• _Extracted text_
Within the limits established by the rules on netting in each one of the countries in which it operates, the Group negotiates with its customers the assignment of the derivatives business to master agreements (e.g., ISDA or CMOF) that include the netting of off-balance sheet transactions.

The text of each agreement in each case determines the transactions subject to netting.

The mitigation of counterparty risk exposure stemming from the use of mitigation techniques (netting plus the use of collateral agreements) leads to a reduction in overall exposure (current market value plus potential risk).

4.7.2. Hedging based on collaterals

Management and valuation policies and procedures

The procedures for management and valuation of collateral are included in the Policies and Procedures for Retail and Wholesale Credit Risk.

These Policies and Procedures lay down the basic principles of credit risk management, which includes the management of the collateral assigned in transactions with customers. Accordingly, the risk management model jointly values the existence of a suitable cash flow generation by the obligor that enables them to service the debt, together with the existence of suitable and sufficient guarantees that ensure the recovery of the credit when the obligor’s circumstances render them unable to meet their obligations.

The valuation of collateral is governed by principles of prudence that entail the use of appraisals in real-estate collateral, the market price in market securities, the trading price of shares in mutual funds, etc. These principles of prudence set out the milestones under which collateral valuations need to be updated, according to local regulations.

With respect to the entities that carry out the valuation of the collateral, principles are in place in accordance with local regulations that govern their level of relationship and dependence with the Group and their recognition by the local regulator. These valuations will be updated by statistical methods, indices or appraisals of goods, which shall be carried out under the generally accepted standards in each market and in accordance with local regulations.

All collateral assigned are to be properly instrumented and recorded in the corresponding register, as well as receiving the approval of the Group’s legal units.

Types of collaterals

As collateral for the purpose of calculating equity, the Group uses the coverage established in the Solvency Circular. The following are the main collaterals available in the Group:

  • Mortgage collateral: The collateral is the property upon which the loan is arranged.

Outstanding home mortgage loans as of December 31, 2013 and 2012 had an average LTV of 50% and 51% respectively.

  • Financial guarantees: Their object is any one of the following financial assets, as per the specifications of Rule Thirty-nine in the Solvency Circular:
    • Cash deposits, deposit certificates or similar securities.
    • Debt securities issued for the different categories.
    • Shares or convertible bonds.
  • Other property and rights used as collateral: The following property and rights are considered to be acceptable as collateral:
    • Cash deposits, deposit certificates or similar instruments held in third-party institutions other than the lending credit institution, when these are pledged in favor of the latter.
    • Life insurance policies pledged in favor of the lending credit institution.
    • Debt securities issued by other institutions, provided that these securities are to be repurchased at a pre-set price by the issuing institutions at the request of the holder of the securities.

• _Data extracted from a collection_
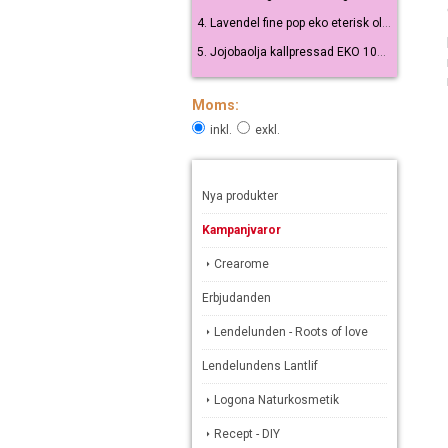
4. Lavendel fine pop eko eterisk olja 10 ml
5. Jojobaolja kallpressad EKO 100 ml
Moms:
inkl.
exkl.
Nya produkter
Kampanjvaror
Crearome
Erbjudanden
Lendelunden - Roots of love
Lendelundens Lantlif
Logona Naturkosmetik
Recept - DIY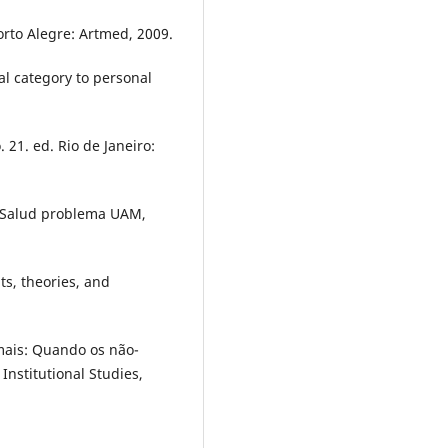
orto Alegre: Artmed, 2009.
l category to personal
 21. ed. Rio de Janeiro:
. Salud problema UAM,
s, theories, and
is: Quando os não-
Institutional Studies,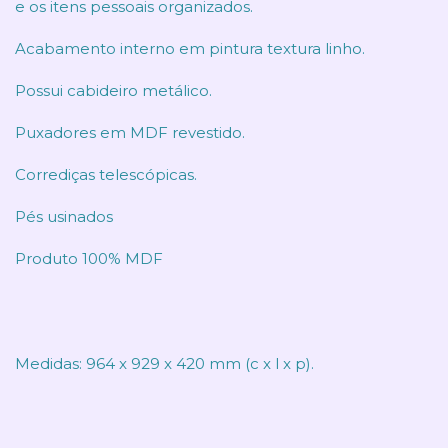
e os itens pessoais organizados.
Acabamento interno em pintura textura linho.
Possui cabideiro metálico.
Puxadores em MDF revestido.
Corrediças telescópicas.
Pés usinados
Produto 100% MDF
Medidas: 964 x 929 x 420 mm (c x l x p).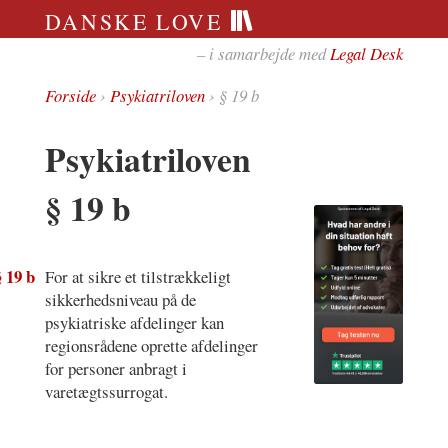
DANSKE LOVE
– i samarbejde med
Legal Desk
Forside
›
Psykiatriloven
› § 19 b
Psykiatriloven
§ 19 b
§ 19 b
For at sikre et tilstrækkeligt
sikkerhedsniveau på de
psykiatriske afdelinger kan
regionsrådene oprette afdelinger
for personer anbragt i
varetægtssurrogat.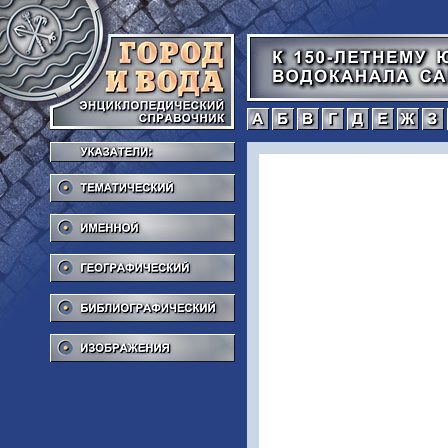
а
б
в
г
Тематический
Именной
Географический
Библиографический
Изображения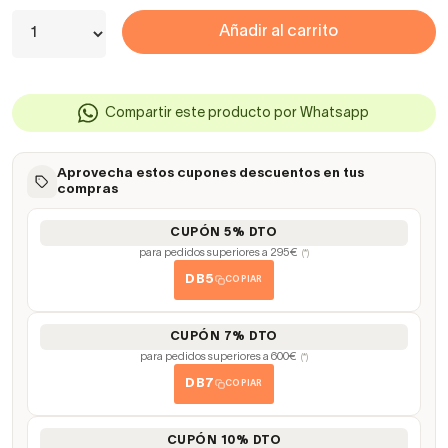
Añadir al carrito
Compartir este producto por Whatsapp
Aprovecha estos cupones descuentos en tus
compras
CUPÓN 5% DTO
para pedidos superiores a 295€
(*)
DB5
COPIAR
CUPÓN 7% DTO
para pedidos superiores a 600€
(*)
DB7
COPIAR
CUPÓN 10% DTO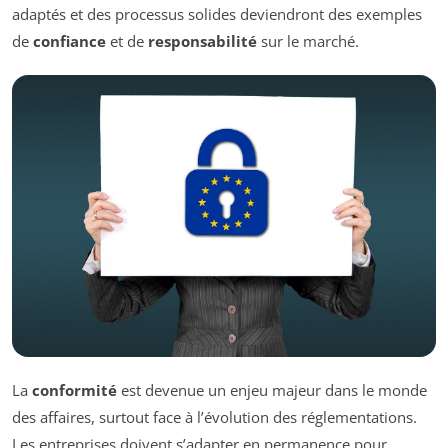
adaptés et des processus solides deviendront des exemples
de
confiance
et de
responsabilité
sur le marché.
La
conformité
est devenue un enjeu majeur dans le monde
des affaires, surtout face à l’évolution des réglementations.
Les entreprises doivent s’adapter en permanence pour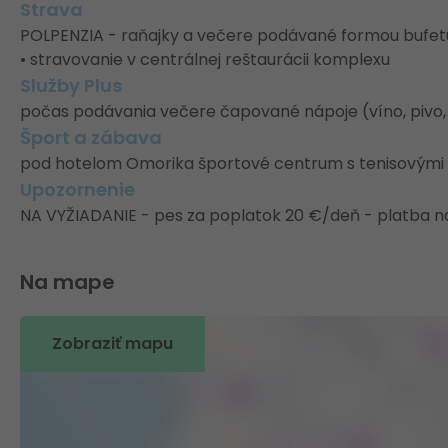
Strava
POLPENZIA - raňajky a večere podávané formou bufetu 
• stravovanie v centrálnej reštaurácii komplexu
Služby Plus
počas podávania večere čapované nápoje (víno, pivo,
Šport a zábava
pod hotelom Omorika športové centrum s tenisovými ku
Upozornenie
NA VYŽIADANIE - pes za poplatok 20 €/deň - platba n
Na mape
Zobraziť mapu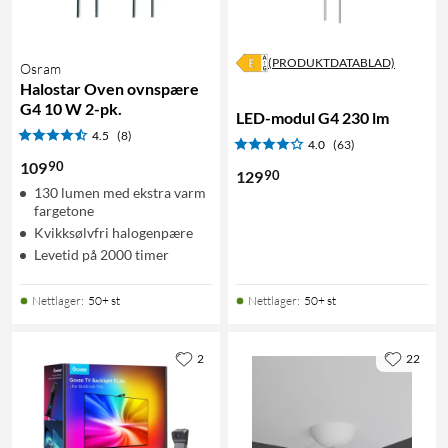
(PRODUKTDATABLAD)
Osram
Halostar Oven ovnspære
G4 10 W 2-pk.
LED-modul G4 230 lm
4.5
(8)
4.0
(63)
90
109
90
129
130 lumen med ekstra varm
fargetone
Kvikksølvfri halogenpære
Levetid på 2000 timer
Nettlager
:
50+ st
Nettlager
:
50+ st
2
22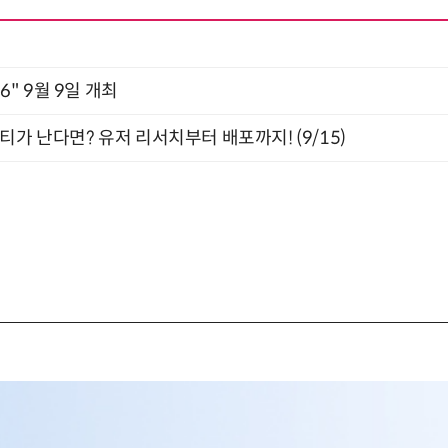
2026" 9월 9일 개최
티가 난다면? 유저 리서치부터 배포까지! (9/15)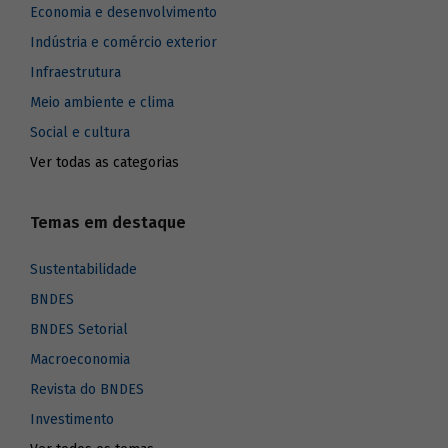
Economia e desenvolvimento
Indústria e comércio exterior
Infraestrutura
Meio ambiente e clima
Social e cultura
Ver todas as categorias
Temas em destaque
Sustentabilidade
BNDES
BNDES Setorial
Macroeconomia
Revista do BNDES
Investimento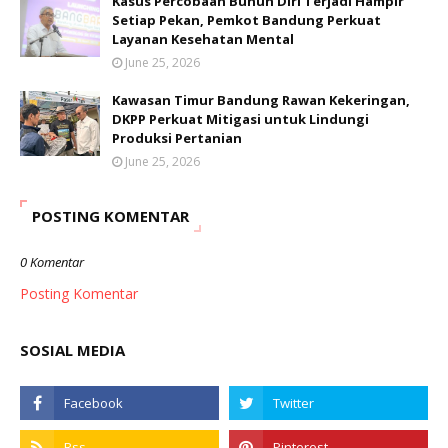
Kasus Percobaan Bunuh Diri Terjadi Hampir
Setiap Pekan, Pemkot Bandung Perkuat
Layanan Kesehatan Mental
June 25, 2026
Kawasan Timur Bandung Rawan Kekeringan,
DKPP Perkuat Mitigasi untuk Lindungi
Produksi Pertanian
June 25, 2026
POSTING KOMENTAR
0 Komentar
Posting Komentar
SOSIAL MEDIA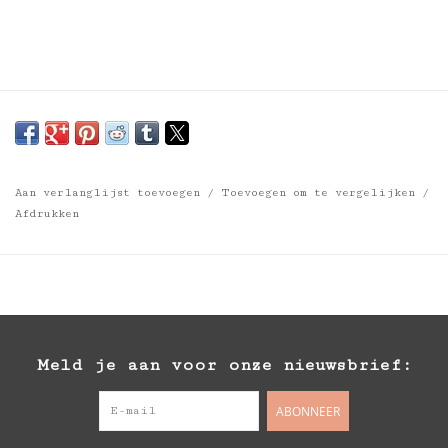
Aan verlanglijst toevoegen
/
Toevoegen om te vergelijken
/
Afdrukken
Meld je aan voor onze nieuwsbrief:
ABONNEER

• _Tasks to complete_
A. How would you put this sentence from the text about netting and collateral into Spanish: "The text of each agreement in each case determines the transactions subject to netting."?
B. Could you resume the text about netting and collateral, picking up right after its final sentence?
These records have no connection to the text about netting and collateral.

• _Response list_
A. El texto de cada acuerdo determina en cada caso las operaciones sujetas a compensación.

B.
The exposures covered by financial collateral and other eligible collaterals eligible under the advanced measurement approach stand at €105,545 million and €80,008 million as of December 31, 2013 and 2012, respectively.

The value of the exposure covered with financial collateral and other collateral calculated using the standardized approach is as follows:

Table 35. Exposure covered with financial collateral and other collateral calculated using the standardized approach
2013

(Millions of euros)


Type of collateral
Categories of exposure Exposure covered by financial colateral Exposure covered by other eligible colateral Eligible collateral of a financial nature after volatility adjustments
Central governments and central banks 0 0 8,441
Regional governments and local authorities 24 19 1
Public-sector institutions and other public entities 169 0 1
Multilateral development banks 0 0 0
International organizations 0 0 0
Institutions 679 30 36
SMEs 1,441 358 250
Retail 851 96 289
Collateralized with real-estate property 22 305 31
Default status 14 15 14
High risk 0 0 4
Guaranteed bonds 0 0 0
Short-term to institutions and corporates 0 0 0
Collective Investment Institutions 0 0 554
Other exposures 0 0 4
TOTAL EXPOSURE VALUE AFTER GUARANTEES 3,202 824 9,625

2012

(Millions of euros)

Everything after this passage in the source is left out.